§ Stored data
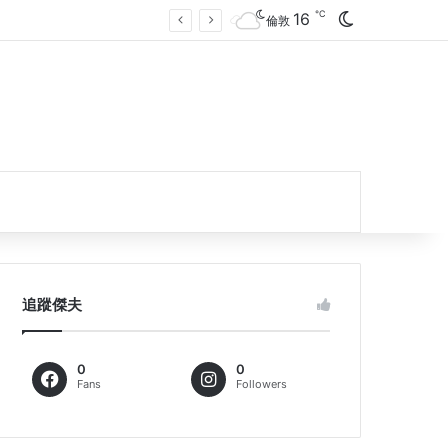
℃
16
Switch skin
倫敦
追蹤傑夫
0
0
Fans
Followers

==

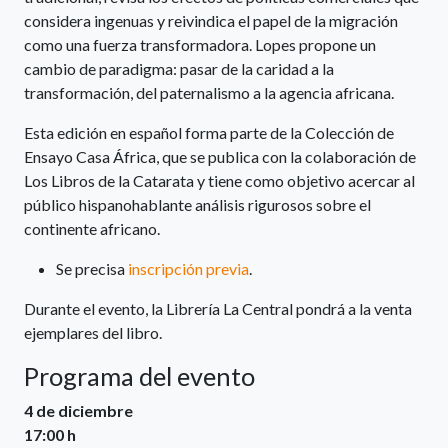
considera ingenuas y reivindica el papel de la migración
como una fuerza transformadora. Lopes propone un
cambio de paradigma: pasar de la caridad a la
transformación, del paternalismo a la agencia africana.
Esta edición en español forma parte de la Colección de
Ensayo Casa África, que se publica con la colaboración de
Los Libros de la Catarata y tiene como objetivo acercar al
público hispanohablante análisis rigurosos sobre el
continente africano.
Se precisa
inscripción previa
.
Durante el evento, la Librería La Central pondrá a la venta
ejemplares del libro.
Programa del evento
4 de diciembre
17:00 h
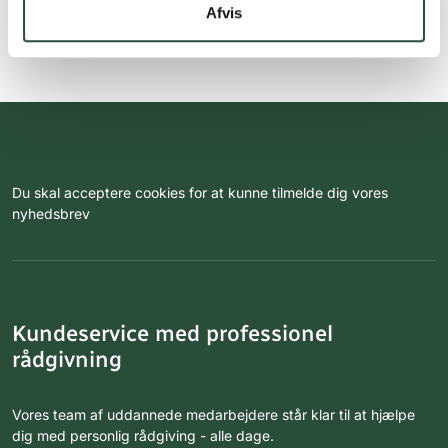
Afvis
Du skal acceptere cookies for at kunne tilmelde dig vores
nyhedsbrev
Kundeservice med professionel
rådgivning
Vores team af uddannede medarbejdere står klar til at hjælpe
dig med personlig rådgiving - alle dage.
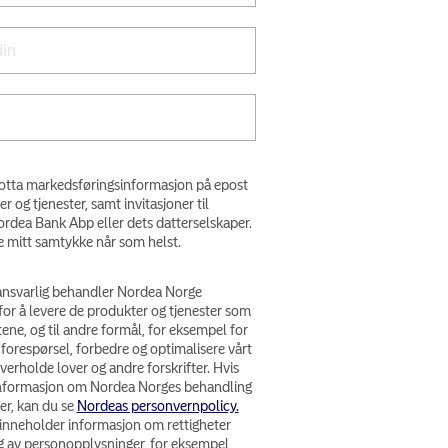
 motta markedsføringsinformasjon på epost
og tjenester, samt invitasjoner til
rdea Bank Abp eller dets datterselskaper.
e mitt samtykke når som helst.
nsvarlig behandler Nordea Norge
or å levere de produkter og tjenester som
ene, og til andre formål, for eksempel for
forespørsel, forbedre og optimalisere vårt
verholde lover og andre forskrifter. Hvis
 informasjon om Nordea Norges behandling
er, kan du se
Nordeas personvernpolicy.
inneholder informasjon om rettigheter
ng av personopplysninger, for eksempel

§ Written task
Would you show each line of the material above that contains the string "andre"?

§ Task output
ene, og til andre formål, for eksempel for
verholde lover og andre forskrifter. Hvis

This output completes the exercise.